**Source excerpt**
· · · ·
The title for this post is a quote often attributed to Leonid Brezhnev or sometimes to Stalin, but like many pithy quotes, its origins are unknown. It was most likely a quick shorthand for the view of the Soviets, during the Brezhnev era, that their sacrifices in the war entitled them to hold the satellite countries of Eastern Europe. The rhetoric of the Soviets, particularly with regards to the third world, could never be squared with the fact that they held a sizable chunk of Europe captive, but they somehow found a way to justify it.
It is also a useful way of understanding the psychology of Progressive groups. They operate a lot like car thieves in the ghetto. A guy boosts a car and immediately buys an air freshener for it, puts some of his clothes in the backseat and always, always litters it with some of his mail. Anyone who has repossessed cars knows this, which is why it is such a great line in this movie. At some level, the thief knows it is not his car, but he makes it his car in the same way a dog marks his territory. It’s his as long as it has his stuff in it.
That’s the mindset of the Progressive. The political ground they acquire, no matter how they acquire it, is theirs. They own it and they intend to keep it. It is not open for debate. It is why Obama, for example, was fond of saying he would not “re-litigate” ObamaCare with the Republicans. As far as he was concerned, he won that ground and he was entitled to keep it. The next debate would have to be over your stuff and how much of it he could take from you and how much you would be allowed to hold, for now.
· · · ·
Stored data entries

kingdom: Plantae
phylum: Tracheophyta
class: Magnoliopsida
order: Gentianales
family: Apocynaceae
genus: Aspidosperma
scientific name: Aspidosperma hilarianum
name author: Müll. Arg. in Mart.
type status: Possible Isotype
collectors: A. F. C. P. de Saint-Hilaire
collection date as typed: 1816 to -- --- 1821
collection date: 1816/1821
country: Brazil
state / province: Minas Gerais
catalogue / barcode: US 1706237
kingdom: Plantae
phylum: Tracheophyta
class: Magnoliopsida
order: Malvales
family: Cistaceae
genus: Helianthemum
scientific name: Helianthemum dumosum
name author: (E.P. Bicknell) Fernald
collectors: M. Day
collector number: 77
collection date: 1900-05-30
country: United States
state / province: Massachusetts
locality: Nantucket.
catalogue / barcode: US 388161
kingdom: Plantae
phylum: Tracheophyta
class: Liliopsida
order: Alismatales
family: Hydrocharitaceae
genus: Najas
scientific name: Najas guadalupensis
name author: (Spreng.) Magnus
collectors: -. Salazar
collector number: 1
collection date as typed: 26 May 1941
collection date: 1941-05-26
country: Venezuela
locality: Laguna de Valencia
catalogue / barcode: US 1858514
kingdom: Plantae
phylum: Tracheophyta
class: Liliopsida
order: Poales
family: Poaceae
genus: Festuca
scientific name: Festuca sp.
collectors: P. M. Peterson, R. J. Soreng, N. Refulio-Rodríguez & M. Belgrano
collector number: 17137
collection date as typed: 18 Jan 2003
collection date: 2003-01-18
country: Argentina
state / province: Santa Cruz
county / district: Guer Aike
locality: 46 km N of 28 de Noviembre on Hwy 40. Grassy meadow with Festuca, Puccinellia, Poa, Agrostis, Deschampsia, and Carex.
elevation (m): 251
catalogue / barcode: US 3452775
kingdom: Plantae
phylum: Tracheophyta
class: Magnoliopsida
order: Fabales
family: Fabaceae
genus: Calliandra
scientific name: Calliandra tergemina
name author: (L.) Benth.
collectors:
· · · ·
**Aim of the task**
Please write out the full post above on the quote attributed to Brezhnev, word for word from start to finish.

**Exercise solution**
The title for this post is a quote often attributed to Leonid Brezhnev or sometimes to Stalin, but like many pithy quotes, its origins are unknown. It was most likely a quick shorthand for the view of the Soviets, during the Brezhnev era, that their sacrifices in the war entitled them to hold the satellite countries of Eastern Europe. The rhetoric of the Soviets, particularly with regards to the third world, could never be squared with the fact that they held a sizable chunk of Europe captive, but they somehow found a way to justify it.
It is also a useful way of understanding the psychology of Progressive groups. They operate a lot like car thieves in the ghetto. A guy boosts a car and immediately buys an air freshener for it, puts some of his clothes in the backseat and always, always litters it with some of his mail. Anyone who has repossessed cars knows this, which is why it is such a great line in this movie. At some level, the thief knows it is not his car, but he makes it his car in the same way a dog marks his territory. It’s his as long as it has his stuff in it.
That’s the mindset of the Progressive. The political ground they acquire, no matter how they acquire it, is theirs. They own it and they intend to keep it. It is not open for debate. It is why Obama, for example, was fond of saying he would not “re-litigate” ObamaCare with the Republicans. As far as he was concerned, he won that ground and he was entitled to keep it. The next debate would have to be over your stuff and how much of it he could take from you and how much you would be allowed to hold, for now.